PROVIDED ENTRIES -

▬▬▬▬▬▬

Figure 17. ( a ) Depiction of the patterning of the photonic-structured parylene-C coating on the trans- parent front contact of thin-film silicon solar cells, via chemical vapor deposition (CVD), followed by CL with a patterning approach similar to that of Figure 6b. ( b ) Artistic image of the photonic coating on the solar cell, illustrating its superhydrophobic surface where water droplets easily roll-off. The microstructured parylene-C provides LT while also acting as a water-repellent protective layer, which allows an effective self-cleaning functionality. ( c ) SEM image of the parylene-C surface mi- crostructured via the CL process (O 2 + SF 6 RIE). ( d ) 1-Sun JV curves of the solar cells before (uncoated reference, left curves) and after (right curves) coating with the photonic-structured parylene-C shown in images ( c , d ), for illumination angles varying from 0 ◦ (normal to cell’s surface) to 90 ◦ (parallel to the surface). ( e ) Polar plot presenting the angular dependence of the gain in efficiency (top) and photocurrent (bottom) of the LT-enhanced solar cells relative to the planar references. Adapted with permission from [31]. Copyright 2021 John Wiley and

▬▬▬▬▬▬

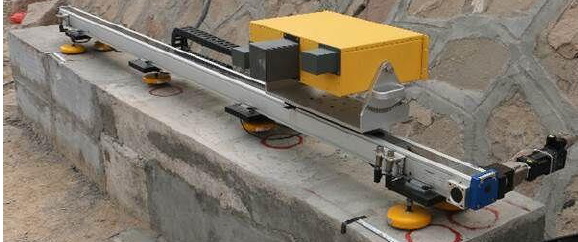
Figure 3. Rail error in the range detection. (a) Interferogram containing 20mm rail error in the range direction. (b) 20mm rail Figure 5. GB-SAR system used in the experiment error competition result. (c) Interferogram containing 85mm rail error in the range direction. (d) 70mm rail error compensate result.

▬▬▬▬▬▬

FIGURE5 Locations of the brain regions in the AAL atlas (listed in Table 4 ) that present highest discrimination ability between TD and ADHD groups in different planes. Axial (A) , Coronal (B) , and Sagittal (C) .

▬▬▬▬▬▬

In the records above, some lines hold the word "that"; copy each such line.

Figure 17. ( a ) Depiction of the patterning of the photonic-structured parylene-C coating on the trans- parent front contact of thin-film silicon solar cells, via chemical vapor deposition (CVD), followed by CL with a patterning approach similar to that of Figure 6b. ( b ) Artistic image of the photonic coating on the solar cell, illustrating its superhydrophobic surface where water droplets easily roll-off. The microstructured parylene-C provides LT while also acting as a water-repellent protective layer, which allows an effective self-cleaning functionality. ( c ) SEM image of the parylene-C surface mi- crostructured via the CL process (O 2 + SF 6 RIE). ( d ) 1-Sun JV curves of the solar cells before (uncoated reference, left curves) and after (right curves) coating with the photonic-structured parylene-C shown in images ( c , d ), for illumination angles varying from 0 ◦ (normal to cell’s surface) to 90 ◦ (parallel to the surface). ( e ) Polar plot presenting the angular dependence of the gain in efficiency (top) and photocurrent (bottom) of the LT-enhanced solar cells relative to the planar references. Adapted with permission from [31]. Copyright 2021 John Wiley and
FIGURE5 Locations of the brain regions in the AAL atlas (listed in Table 4 ) that present highest discrimination ability between TD and ADHD groups in different planes. Axial (A) , Coronal (B) , and Sagittal (C) .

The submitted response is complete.